Southwestern Energy's Haynesville assets (now under Expand Energy's umbrella) had been growing production year-over-year before the merger. The strategic logic: a company with both Appalachian and Haynesville exposure can route gas to whichever market offers better realizations — Appalachian gas to Northeast demand centers; Haynesville to Gulf LNG.

Other notable operators include Aethon Energy, Rockcliff Energy (now part of TG Natural Resources), and BPX Energy (BP's U.S. upstream arm).
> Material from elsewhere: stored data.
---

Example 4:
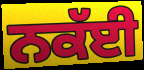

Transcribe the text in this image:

ਨਕੱਈ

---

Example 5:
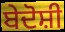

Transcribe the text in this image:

ਬੇਦੋਸ਼ੀ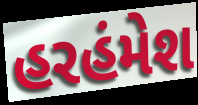
હરહંમેશ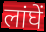
लांघें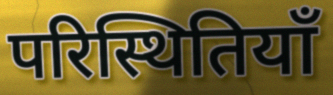
परिस्थितियाँ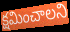
క్షమించాలని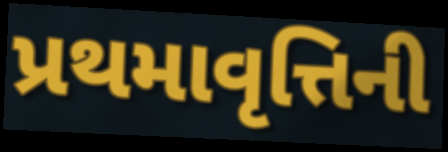
પ્રથમાવૃત્તિની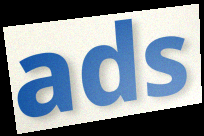
ads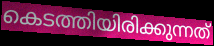
കെടത്തിയിരിക്കുന്നത്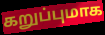
கறுப்புமாக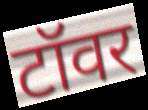
टॉवरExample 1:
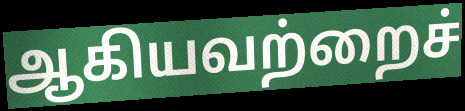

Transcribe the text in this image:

ஆகியவற்றைச்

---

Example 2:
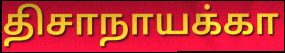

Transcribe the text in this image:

திசாநாயக்கா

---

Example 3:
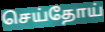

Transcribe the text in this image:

செய்தோய்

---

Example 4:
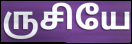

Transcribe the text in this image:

ருசியே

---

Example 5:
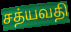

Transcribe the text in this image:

சத்யவதிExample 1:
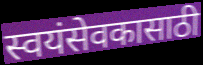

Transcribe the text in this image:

स्वयंसेवकासाठी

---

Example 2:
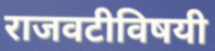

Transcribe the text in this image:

राजवटीविषयी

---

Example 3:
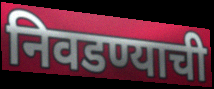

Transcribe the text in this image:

निवडण्याची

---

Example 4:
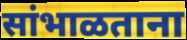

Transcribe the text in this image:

सांभाळताना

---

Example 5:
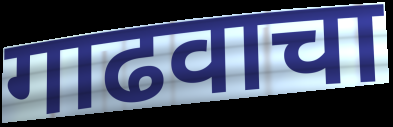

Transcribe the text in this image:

गाढवाचाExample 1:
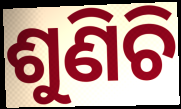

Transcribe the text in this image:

ଶୁଣିଚି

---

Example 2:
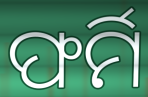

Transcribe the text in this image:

ଫର୍ମି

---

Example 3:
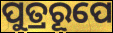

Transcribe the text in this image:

ପୁତ୍ରରୂପେ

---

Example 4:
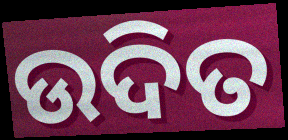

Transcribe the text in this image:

ଉଦିତ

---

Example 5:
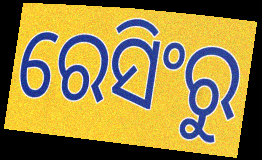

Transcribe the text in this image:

ରେସିଂରୁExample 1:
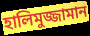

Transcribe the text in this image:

হালিমুজ্জামান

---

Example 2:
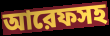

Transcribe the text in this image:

আরেফসহ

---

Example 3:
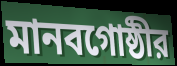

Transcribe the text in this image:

মানবগোষ্ঠীর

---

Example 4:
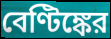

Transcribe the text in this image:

বেণ্টিঙ্কের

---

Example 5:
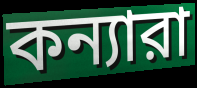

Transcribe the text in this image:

কন্যারাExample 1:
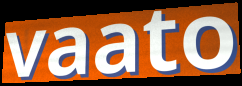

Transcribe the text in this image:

vaato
Well Economics: Deep, Expensive, But Capable

Haynesville wells are among the most expensive dry gas wells drilled in the U.S. A standard 10,000-foot lateral runs $12–$16 million, reflecting high-pressure drilling requirements, intensive completions (60+ stages, heavy proppant), and deep-well mechanical complexity. That compares unfavorably to Marcellus wells in core Appalachian positions at $6–$9 million for similar lateral lengths.
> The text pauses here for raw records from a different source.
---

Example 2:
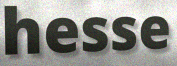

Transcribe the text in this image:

hesse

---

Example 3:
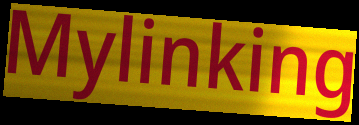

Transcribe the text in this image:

Mylinking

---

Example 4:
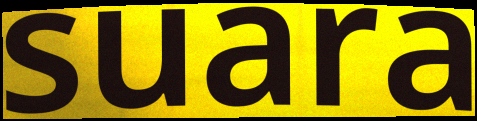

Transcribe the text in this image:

suara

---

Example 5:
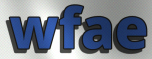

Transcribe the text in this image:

wfaeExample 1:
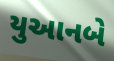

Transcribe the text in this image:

યુઆનબે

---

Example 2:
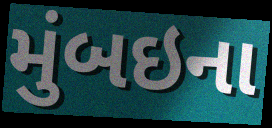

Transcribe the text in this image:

મુંબઇના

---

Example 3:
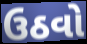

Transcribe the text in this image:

ઉઠવો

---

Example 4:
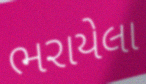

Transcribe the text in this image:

ભરાયેલા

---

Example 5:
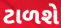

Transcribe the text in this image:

ટાળશેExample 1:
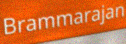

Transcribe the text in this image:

Brammarajan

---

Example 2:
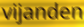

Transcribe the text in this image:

vijanden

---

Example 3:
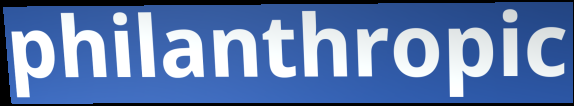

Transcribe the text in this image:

philanthropic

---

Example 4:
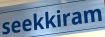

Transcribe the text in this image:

seekkiram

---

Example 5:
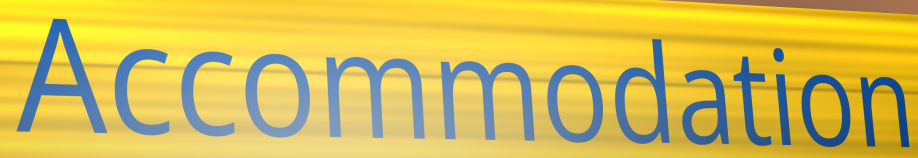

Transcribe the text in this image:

Accommodation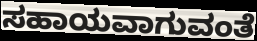
ಸಹಾಯವಾಗುವಂತೆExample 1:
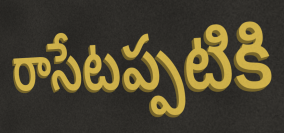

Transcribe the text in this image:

రాసేటప్పటికి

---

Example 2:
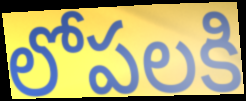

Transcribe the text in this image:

లోపలకి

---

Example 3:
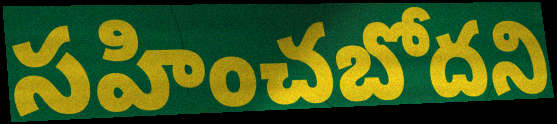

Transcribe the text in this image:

సహించబోదని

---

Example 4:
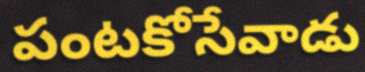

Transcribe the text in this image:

పంటకోసేవాడు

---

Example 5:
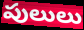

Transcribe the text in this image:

పులులుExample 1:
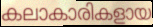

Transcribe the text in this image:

കലാകാരികളായ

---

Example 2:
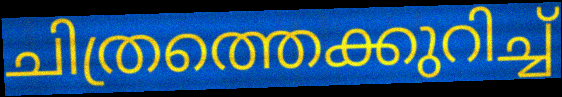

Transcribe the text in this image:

ചിത്രത്തെക്കുറിച്ച്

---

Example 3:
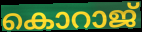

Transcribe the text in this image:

കൊറാജ്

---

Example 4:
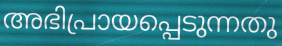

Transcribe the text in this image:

അഭിപ്രായപ്പെടുന്നതു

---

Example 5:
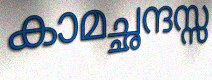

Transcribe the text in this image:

കാമച്ഛന്ദസ്സ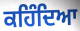
ਕਹਿੰਦਿਆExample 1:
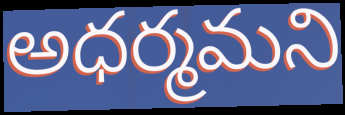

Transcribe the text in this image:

అధర్మమని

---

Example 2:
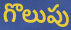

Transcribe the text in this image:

గొలుపు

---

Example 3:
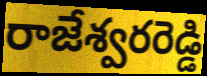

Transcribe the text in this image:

రాజేశ్వరరెడ్డి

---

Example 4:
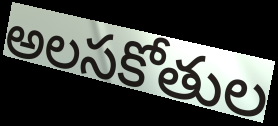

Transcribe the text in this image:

అలసకోతుల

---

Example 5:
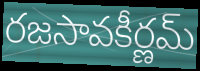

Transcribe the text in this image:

రజసావకీర్ణమ్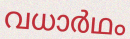
വധാർഥം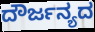
ದೌರ್ಜನ್ಯದ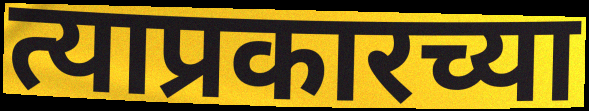
त्याप्रकारच्या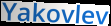
Yakovlev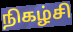
நிகழ்சி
But Haynesville wells also deliver exceptional IP rates — 20–30 MMcf/d for top wells in core Caddo/De Soto acreage — and high cumulative recoveries. Comstock has reported 24-month cumulative recoveries of 8–12 Bcf on its best wells. At a Henry Hub price of $3.00/MMBtu, that's $24–$36 million of gross revenue per well — sufficient to justify the cost structure in core positions.

The basin's half-cycle breakeven is roughly $2.50–$3.00/MMBtu HH in core positions, rising to $3.50+ in fringe areas or for operators with higher cost structures. Given that HH averaged around $2.20/MMBtu in 2023–2024, marginal Haynesville economics were challenging — a key reason rig count fell from 65+ in 2022 to 35–40 by late 2024.

The Infrastructure Edge

Haynesville's physical connectivity to LNG is one of the most under-appreciated competitive advantages in U.S. natural gas. The basin has direct pipeline connections to all major Louisiana LNG terminals via Boardwalk Pipeline, Texas Gas, Southern Union, and Gulf South systems. The distance from core De Soto Parish production to Sabine Pass is roughly 130 miles — versus 1,800+ miles for Marcellus gas trying to reach the same terminal.

That basis advantage translates directly to operator economics. Haynesville producers frequently realize premiums to published Henry Hub, particularly during peak LNG export demand periods when Gulf Coast basis strengthens relative to northern hubs.

The Big Question: $3 Gas and Capital Discipline

The near-term challenge for the Haynesville is simple: gas prices need to recover to $3.25–$3.50/MMBtu to incentivize meaningful rig count growth. The EIA forecasts average HH prices of $3.10/MMBtu for 2025, rising toward $3.50 as new LNG demand comes online in 2026–2027. That's the timeline the basin is waiting for.

When the next wave of LNG trains comes online, the Haynesville will be the basin that feeds them. The question is whether operators can stay liquid long enough to drill into that demand.